Вот так просто я разрешаю вопрос, касающийся судьбы романа. Или же я воспринимаю его как вопрос моего личного кризиса и говорю себе, что сегодня я, конечно, роман писать не могу, но вчера еще до какой-то степени мог, значит, завтра либо смогу, либо не смогу. А также сегодня я, конечно, роман писать могу, потому что воображение у меня работает, но из этого не следует, что смогу и завтра, потому что, вполне возможно, завтра оно работать как раз не будет. Все зависит исключительно от ежедневной практики моей писательской деятельности, от того, попал ли я из состояния постоянного кризиса в исключительное состояние гармонии или провалился ли я опять из исключительного состояния гармонии в состояние постоянного кризиса.
Когда собственный постоянный жизненный кризис погружает все в такую неизмеримую тьму, что, вместо того чтобы думать о собственном первом лице и о третьем лице, избранном моим воображением, я начинаю думать о кризисе жанра, я и тогда могу сказать лишь то, что, возможно, жанр буржуазного романа оказался в кризисе точно так же, как мое буржуазное «я», но из этого не следует, что это «я» не нуждается именно в таком повествователе и в возможности такого повествования, которое известно нам со времен куда более ранних, чем эта буржуазная эпоха, и которое, словами Геродота, можно было бы выразить как желание и потребность того, чтобы события, случившиеся меж людьми, «с течением времени не пришли в забвение и великие и удивления достойные деяния как эллинов, так и варваров не остались в безвестности, в особенности же то, почему они вели войны друг с другом»[52].

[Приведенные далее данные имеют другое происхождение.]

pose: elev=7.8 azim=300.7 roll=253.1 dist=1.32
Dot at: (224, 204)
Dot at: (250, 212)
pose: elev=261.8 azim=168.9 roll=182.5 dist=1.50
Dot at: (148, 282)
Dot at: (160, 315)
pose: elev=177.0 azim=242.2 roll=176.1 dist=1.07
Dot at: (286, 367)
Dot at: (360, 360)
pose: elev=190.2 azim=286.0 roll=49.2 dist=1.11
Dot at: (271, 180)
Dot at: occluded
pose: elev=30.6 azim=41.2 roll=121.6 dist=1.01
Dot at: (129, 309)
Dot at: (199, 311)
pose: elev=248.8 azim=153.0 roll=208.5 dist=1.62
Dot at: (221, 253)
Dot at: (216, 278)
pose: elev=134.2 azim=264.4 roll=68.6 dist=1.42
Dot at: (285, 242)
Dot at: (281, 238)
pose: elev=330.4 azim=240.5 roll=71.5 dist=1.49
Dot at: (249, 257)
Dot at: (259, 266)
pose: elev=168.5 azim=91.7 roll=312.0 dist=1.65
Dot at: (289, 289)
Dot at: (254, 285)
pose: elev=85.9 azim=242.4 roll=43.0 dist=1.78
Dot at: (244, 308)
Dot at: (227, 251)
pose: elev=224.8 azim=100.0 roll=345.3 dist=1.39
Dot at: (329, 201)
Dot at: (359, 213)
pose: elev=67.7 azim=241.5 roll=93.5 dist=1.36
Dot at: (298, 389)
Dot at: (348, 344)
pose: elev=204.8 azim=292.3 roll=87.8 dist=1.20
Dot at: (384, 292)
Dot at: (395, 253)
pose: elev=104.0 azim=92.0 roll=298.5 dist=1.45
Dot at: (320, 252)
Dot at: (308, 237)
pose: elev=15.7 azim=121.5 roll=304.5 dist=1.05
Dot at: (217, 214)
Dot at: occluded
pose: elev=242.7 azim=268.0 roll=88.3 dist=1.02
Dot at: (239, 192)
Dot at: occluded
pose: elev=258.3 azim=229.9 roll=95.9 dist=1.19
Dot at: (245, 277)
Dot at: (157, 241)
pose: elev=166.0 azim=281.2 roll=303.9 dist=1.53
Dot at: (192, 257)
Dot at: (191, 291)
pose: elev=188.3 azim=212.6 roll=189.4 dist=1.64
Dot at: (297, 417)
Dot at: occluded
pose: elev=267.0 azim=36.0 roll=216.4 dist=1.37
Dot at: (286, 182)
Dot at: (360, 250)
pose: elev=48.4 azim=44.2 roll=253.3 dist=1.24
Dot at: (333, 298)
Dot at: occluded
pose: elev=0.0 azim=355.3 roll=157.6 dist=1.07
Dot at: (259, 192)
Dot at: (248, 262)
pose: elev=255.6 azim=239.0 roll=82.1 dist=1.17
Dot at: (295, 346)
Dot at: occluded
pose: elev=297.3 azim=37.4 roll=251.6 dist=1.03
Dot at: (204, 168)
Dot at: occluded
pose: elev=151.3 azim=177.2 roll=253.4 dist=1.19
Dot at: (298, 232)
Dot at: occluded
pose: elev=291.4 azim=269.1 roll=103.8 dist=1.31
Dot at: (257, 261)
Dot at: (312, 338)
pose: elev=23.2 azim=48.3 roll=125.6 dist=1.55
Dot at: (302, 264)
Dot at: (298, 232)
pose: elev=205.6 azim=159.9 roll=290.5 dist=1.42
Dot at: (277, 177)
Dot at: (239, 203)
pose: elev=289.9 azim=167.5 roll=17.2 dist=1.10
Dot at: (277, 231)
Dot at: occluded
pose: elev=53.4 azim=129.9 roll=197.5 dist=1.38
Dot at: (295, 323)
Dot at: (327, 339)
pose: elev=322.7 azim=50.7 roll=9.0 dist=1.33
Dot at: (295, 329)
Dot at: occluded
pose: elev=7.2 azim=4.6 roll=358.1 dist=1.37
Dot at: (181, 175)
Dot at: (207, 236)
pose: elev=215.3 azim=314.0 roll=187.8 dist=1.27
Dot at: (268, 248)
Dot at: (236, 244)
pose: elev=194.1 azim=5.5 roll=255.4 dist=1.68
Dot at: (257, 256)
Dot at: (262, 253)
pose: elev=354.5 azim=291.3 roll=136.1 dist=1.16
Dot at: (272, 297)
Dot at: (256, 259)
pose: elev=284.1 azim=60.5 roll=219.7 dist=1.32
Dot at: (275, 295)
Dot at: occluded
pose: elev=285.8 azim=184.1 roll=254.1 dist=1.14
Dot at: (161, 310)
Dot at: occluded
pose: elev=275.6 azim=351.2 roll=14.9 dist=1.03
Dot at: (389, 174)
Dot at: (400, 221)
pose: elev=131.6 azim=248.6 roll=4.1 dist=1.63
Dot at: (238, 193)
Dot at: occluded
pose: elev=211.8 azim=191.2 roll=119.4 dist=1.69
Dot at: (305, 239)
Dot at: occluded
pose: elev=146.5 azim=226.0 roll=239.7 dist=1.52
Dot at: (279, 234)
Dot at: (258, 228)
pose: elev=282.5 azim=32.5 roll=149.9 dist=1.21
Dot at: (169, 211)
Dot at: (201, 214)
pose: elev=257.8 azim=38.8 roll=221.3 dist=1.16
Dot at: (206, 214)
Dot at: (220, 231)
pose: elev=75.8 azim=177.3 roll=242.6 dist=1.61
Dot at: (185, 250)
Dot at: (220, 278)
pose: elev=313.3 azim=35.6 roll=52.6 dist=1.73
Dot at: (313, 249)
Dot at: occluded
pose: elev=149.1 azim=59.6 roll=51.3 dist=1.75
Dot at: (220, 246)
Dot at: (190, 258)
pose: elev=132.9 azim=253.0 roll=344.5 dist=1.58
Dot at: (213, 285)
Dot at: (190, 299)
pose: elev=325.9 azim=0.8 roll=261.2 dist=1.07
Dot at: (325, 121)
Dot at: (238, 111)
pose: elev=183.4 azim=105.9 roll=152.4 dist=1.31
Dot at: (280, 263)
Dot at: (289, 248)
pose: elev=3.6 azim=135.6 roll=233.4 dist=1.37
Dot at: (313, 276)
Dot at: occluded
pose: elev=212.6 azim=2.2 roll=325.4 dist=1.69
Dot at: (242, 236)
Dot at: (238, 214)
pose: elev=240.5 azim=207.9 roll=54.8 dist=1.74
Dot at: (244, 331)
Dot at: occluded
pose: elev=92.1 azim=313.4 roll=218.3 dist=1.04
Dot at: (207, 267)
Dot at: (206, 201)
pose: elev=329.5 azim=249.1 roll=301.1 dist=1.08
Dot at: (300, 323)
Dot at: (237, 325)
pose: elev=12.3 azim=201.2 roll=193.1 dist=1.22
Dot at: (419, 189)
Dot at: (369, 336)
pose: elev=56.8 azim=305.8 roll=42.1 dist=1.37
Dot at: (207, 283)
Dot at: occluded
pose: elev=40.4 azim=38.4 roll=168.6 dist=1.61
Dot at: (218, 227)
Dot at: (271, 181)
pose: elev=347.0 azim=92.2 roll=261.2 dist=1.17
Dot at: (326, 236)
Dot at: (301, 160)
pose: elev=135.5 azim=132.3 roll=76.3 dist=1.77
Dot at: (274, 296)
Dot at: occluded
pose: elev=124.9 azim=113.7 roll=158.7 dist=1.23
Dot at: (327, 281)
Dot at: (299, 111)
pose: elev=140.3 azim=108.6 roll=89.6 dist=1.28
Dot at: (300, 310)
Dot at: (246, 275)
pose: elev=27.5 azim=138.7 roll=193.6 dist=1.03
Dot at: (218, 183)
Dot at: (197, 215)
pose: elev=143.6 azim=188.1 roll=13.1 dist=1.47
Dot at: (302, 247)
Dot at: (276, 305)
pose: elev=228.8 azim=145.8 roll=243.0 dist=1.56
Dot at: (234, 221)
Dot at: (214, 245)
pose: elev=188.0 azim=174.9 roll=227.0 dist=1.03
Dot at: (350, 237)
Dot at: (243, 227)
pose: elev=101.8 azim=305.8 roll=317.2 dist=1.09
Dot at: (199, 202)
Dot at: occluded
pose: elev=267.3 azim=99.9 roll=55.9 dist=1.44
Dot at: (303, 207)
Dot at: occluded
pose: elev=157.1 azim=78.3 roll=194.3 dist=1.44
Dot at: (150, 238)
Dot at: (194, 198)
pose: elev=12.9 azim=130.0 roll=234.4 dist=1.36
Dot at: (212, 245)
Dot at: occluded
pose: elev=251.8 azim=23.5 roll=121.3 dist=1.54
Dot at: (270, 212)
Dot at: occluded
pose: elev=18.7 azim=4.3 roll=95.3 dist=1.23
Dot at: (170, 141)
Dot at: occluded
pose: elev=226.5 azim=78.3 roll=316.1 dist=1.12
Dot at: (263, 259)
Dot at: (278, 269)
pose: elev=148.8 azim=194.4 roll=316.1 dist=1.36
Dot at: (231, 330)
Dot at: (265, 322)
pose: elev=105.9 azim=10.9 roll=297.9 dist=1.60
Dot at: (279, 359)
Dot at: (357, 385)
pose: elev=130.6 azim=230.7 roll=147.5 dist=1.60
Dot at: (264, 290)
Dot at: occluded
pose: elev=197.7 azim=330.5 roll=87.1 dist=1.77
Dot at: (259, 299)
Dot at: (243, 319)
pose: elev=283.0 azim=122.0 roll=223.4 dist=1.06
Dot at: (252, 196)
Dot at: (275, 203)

Вряд ли я могу сказать больше, чем историограф. Но существенно меньше, чем поэт, потому что как романист я могу лишь намекать на это, я не могу сделать предметом своего повествования все, чего я не знаю, и уж тем более не могу создать повествование из того, о чем не знает никто. Если не в качестве мыслящего человека, то в качестве практикующего романиста я в любом случае должен оставаться наивным. «Madame Bovary, c’est moi». Мне нужно держаться этой наивной фразы, бесценной фразы Флобера: «Мадам Бовари — это я». И не потому должен я держаться этой фразы, что я такой уж сторонник добротного буржуазного романа. Нет. Ни за буржуазность, ни за роман я не цепляюсь. Но тут я должен добавить, что без буржуазности романа не существует. Фразы же Флобера я должен держаться потому, что наивный язык воображения — единственное, что все еще дает некоторую возможность осуществлять стародавнюю потребность рассказывать случившиеся меж людьми события. Я был бы смешон, если бы сказал, что знаю всё, и поэтому не могу без раздумий говорить от третьего лица, но все-таки я могу еще рассказать от первого лица все, что представимо в третьем. Потому что если бы мне пришло на ум сказать то, что вопреки всему этому утверждает усталый роман второй половины XX века: «Je ne suis rien de plus que moi», «Я — не более, чем я сам», тогда воображение действительно должно оставаться глухим и слепым, тогда между коллективным и индивидуальным действительно не было бы пути, тогда и в самом деле не было бы ничего, кроме неподвижного личного опыта, тогда кризис заткнул бы страстному желанию гармонии его вопиющий рот, тогда действие оказалось бы важнее судьбы, включающей в себя отдельные поступки как превосходящее их целое, тогда событие не раскрывало бы судьбу, но скрывало бы ее.